**** Article

PCGM at Reserve Bank of India
- In office 1 April 2011 – 31 October 2014
- Preceded by: Deepak Singhal
- Succeeded by: Ashok Sarangi

Personal details
- Born: 1954 (age 72) West Bengal, India
- Children: 1
- Education: Calcutta University; Indian Institute of Banking and Finance;
- Occupation: Banker
- Known for: Officer-in-charge, RBI Belapur
- Nickname: Behraji

= A. K. Bera =

Indian banker

A. K. Bera is an Indian banker from Assam.

==Early life and education==
A K Bera was born in 1954 in West Bengal. He obtained his post graduation in economics from Calcutta University. He is also a certified associate of the Indian Institute of Banking and Finance.

********
**** Material shown

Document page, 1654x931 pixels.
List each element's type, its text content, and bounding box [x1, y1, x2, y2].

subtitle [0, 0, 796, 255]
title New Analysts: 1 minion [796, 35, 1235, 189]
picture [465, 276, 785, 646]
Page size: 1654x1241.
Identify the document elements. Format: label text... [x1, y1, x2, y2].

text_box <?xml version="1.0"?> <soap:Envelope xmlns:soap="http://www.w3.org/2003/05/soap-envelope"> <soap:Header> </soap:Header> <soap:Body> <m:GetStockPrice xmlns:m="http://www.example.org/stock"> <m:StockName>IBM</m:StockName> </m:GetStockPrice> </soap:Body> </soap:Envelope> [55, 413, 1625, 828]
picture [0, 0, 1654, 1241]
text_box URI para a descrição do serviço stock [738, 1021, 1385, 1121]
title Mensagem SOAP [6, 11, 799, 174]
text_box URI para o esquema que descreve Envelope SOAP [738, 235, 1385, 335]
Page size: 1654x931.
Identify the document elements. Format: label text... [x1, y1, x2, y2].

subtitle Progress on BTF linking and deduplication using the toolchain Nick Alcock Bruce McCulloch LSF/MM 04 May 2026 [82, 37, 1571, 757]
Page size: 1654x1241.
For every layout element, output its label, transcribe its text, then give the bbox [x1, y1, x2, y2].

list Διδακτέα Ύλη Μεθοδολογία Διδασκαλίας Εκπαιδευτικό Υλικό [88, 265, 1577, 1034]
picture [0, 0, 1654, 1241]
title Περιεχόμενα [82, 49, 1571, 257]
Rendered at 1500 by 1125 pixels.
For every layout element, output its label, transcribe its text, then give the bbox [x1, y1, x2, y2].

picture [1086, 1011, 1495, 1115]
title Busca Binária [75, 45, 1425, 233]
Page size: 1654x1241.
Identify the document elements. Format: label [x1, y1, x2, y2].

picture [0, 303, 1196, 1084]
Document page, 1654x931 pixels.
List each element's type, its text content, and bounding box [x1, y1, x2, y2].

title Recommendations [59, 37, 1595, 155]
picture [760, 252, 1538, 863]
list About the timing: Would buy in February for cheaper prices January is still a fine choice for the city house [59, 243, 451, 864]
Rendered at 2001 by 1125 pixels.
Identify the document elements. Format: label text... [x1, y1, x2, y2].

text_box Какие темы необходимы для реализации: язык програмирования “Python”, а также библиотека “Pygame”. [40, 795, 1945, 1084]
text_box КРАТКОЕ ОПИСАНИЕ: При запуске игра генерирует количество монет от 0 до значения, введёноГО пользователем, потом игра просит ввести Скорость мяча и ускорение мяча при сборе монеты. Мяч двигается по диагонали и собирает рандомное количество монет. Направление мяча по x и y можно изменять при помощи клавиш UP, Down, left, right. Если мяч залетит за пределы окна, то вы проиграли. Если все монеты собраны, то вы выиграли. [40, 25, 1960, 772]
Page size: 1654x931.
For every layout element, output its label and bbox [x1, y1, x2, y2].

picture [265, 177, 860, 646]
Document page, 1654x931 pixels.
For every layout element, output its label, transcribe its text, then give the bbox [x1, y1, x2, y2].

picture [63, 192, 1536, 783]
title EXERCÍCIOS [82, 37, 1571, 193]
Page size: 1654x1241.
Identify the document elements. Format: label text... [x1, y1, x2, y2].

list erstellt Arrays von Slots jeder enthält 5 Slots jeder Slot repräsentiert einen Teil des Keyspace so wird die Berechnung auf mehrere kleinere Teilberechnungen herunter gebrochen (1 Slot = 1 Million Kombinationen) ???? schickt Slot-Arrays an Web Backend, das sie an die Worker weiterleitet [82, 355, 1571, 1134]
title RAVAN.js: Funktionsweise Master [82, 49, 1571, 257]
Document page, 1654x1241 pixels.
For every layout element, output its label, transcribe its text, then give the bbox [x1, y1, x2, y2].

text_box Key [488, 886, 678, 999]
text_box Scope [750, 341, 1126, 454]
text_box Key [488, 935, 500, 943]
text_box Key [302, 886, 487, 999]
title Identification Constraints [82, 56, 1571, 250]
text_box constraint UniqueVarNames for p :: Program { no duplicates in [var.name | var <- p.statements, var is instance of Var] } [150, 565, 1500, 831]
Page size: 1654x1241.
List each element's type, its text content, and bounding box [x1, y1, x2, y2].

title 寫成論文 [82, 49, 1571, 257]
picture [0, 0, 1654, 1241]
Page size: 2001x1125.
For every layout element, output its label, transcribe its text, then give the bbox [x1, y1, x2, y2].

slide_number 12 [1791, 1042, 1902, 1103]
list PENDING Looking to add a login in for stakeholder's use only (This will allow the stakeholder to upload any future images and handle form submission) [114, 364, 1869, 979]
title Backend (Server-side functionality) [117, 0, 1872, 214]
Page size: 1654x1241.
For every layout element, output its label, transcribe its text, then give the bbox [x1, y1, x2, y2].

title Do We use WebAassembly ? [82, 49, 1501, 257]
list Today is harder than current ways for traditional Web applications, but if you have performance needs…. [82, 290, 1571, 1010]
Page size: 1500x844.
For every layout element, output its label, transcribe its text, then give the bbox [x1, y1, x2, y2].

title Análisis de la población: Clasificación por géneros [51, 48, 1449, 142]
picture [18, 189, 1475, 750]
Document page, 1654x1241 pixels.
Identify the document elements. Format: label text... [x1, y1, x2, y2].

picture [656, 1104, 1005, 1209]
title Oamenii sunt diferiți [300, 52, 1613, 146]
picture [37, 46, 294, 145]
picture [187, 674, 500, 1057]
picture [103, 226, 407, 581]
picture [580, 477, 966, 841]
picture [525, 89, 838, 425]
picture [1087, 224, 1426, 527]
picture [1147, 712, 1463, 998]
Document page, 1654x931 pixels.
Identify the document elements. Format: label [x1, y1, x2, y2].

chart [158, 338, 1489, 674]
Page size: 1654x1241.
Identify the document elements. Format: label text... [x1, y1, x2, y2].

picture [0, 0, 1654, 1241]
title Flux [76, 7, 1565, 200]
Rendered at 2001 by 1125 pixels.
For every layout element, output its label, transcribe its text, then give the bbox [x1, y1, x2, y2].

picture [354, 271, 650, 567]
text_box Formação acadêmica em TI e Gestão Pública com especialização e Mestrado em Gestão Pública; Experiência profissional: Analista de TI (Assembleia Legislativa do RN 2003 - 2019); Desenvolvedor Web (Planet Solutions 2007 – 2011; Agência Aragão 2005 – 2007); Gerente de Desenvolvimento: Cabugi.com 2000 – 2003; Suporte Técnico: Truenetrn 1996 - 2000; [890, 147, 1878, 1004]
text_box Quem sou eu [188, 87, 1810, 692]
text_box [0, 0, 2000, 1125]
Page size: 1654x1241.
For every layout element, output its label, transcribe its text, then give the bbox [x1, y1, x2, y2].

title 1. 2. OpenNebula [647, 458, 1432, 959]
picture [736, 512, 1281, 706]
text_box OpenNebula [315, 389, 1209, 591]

********

> _Objectives_:
(A) Answer these questions from the A. K. Bera article:
(i) Who preceded Bera as PCGM at the Reserve Bank of India?
(ii) In what subject did he obtain his post graduation from Calcutta University?
(iii) What nickname does the article give for him?
(B) Repeat word for word the part of the A. K. Bera article that begins at the words "A. K. Bera is" and stops after "Banking and Finance.".

> _Answers for the tasks_:
(A)
(i) Deepak Singhal
(ii) Economics
(iii) Behraji

(B)
A. K. Bera is an Indian banker from Assam.

==Early life and education==
A K Bera was born in 1954 in West Bengal. He obtained his post graduation in economics from Calcutta University. He is also a certified associate of the Indian Institute of Banking and Finance.